Regulation by anti-CD2 monoclonal antibody of the activation of a human T cell clone induced by anti-CD3 or anti-T cell receptor antibodies

• Published in: The Journal of immunology (1950) Vol. 139; no. 9; pp. 2850 - 2855
• Main Authors: Yssel, H, Aubry, JP, de Waal Malefijt, R, de Vries, JE, Spits, H
• Format: Journal Article
• Language: English
• Published: Bethesda, MD Am Assoc Immnol 01.11.1987; American Association of Immunologists
• Subjects: Analysis of the immune response. Humoral and cellular immunity; Antibodies, Monoclonal - immunology; Antigen-Antibody Reactions; Antigens, Differentiation, T-Lymphocyte - immunology; Antigens, Surface - immunology; Biological and medical sciences; Cell Line; Epitopes; Fundamental and applied biological sciences. Psychology; Fundamental immunology; Gene Expression Regulation; Humans; Immunobiology; Interleukin-2 - biosynthesis; Interleukin-2 - genetics; Lymphocyte Activation; Organs and cells involved in the immune response; Receptors, Antigen, T-Cell - physiology; Receptors, Immunologic - metabolism; Receptors, Interleukin-2; RNA, Messenger - genetics; T-Lymphocytes - immunology; Time Factors; Tumor Necrosis Factor Receptor Superfamily, Member 7; Antigen; Human; Membrane receptor; Immune response; Induction; T-Lymphocyte; Activation; Immune regulation; Monoclonal antibody; Clone
• ISSN: 0022-1767; 1550-6606
• DOI: 10.4049/jimmunol.139.9.2850

In this study the effect of anti-cluster designation (CD) 2 monoclonal antibodies (mAb) on the activation of a cloned human T cell line, HY837, after triggering the CD3/T cell receptor (TcR) complex by anti-CD3 or anti-TcR mAb is described.

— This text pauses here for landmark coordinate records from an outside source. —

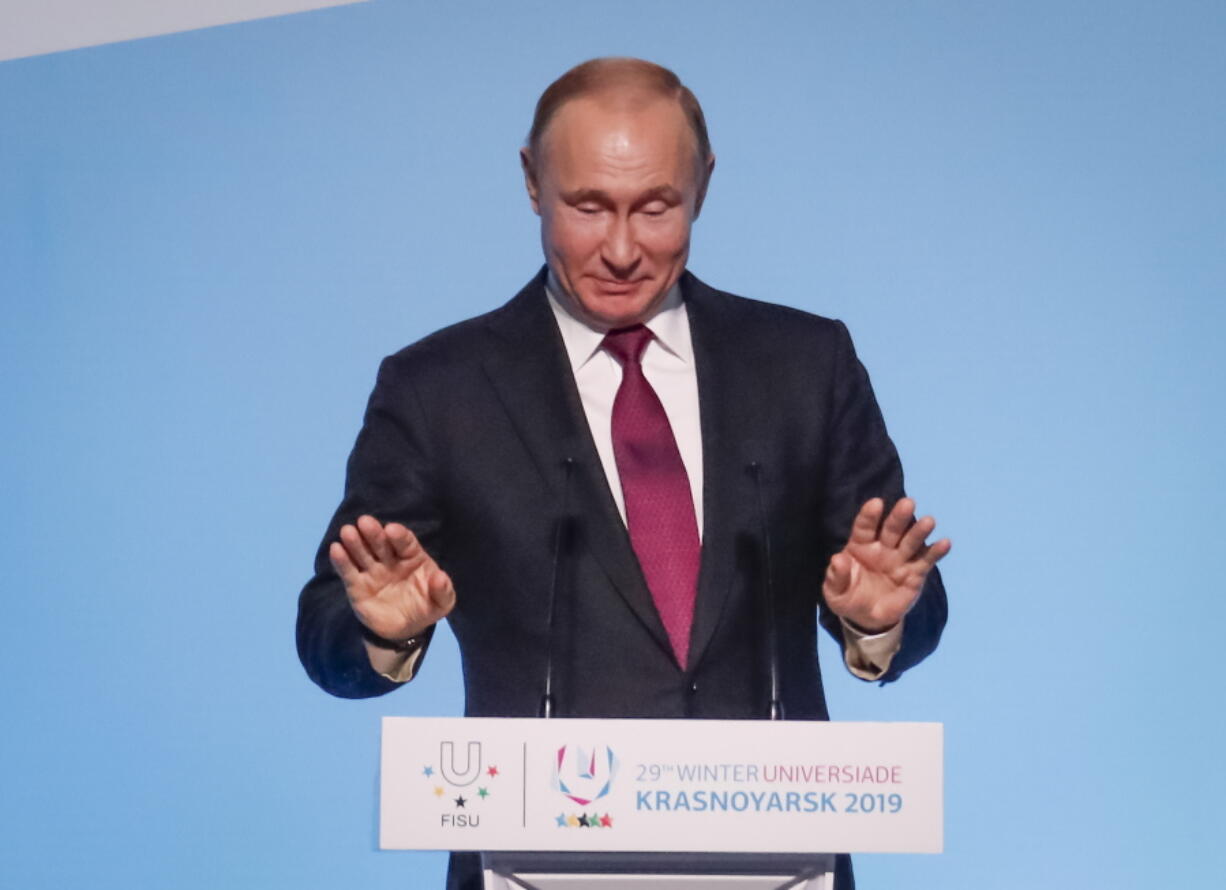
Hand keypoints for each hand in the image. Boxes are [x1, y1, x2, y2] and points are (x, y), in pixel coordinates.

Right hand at [329, 515, 455, 642]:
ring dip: (355, 542)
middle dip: (373, 533)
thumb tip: (440, 577)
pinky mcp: (357, 586)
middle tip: (364, 522)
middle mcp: (391, 560)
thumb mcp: (442, 603)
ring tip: (347, 532)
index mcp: (413, 557)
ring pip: (362, 554)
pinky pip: (348, 572)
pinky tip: (336, 549)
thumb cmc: (426, 607)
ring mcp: (373, 571)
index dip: (399, 535)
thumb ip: (443, 591)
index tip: (391, 530)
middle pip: (381, 543)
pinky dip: (341, 561)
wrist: (405, 629)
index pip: (406, 542)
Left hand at [823, 497, 950, 632]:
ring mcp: (900, 559)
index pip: (865, 527)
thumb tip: (838, 559)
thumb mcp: (835, 592)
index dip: (870, 515)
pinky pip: (926, 561)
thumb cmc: (848, 598)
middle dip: (899, 517)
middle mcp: (882, 548)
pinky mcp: (916, 574)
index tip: (876, 503)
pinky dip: (936, 552)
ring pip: (911, 541)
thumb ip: (836, 576)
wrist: (867, 618)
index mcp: (860, 546)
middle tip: (908, 503)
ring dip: (919, 531)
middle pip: (891, 529)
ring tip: (928, 521)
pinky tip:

HY837, which reacts with a series of mAb directed at different epitopes on the TcR, could be induced to proliferation and interleukin 2 (IL-2) production by soluble mAb directed at the CD3/TcR complex in the absence of accessory cells. mAb directed at the CD2 epitope T11-1 were shown to block the IL-2 production by HY837, as well as the expression of the IL-2 receptor, induced by anti-CD3 mAb, resulting in the inhibition of the proliferative response. The effect of anti-CD2 mAb on the proliferative response of HY837, induced by anti-CD3 mAb, was not due to a competition for Fc binding sites. In contrast, the proliferative responses and IL-2 production of HY837, induced by mAb directed at the TcR, were shown to be enhanced by the action of the anti-CD2 mAb. These results indicate that effects mediated by anti-CD3/TcR mAb cannot always be extrapolated to antigen-mediated effects and show that anti-CD2 mAb may regulate the T cell response, induced by mAb directed at the CD3/TcR complex, depending on which part of this complex is triggered during activation.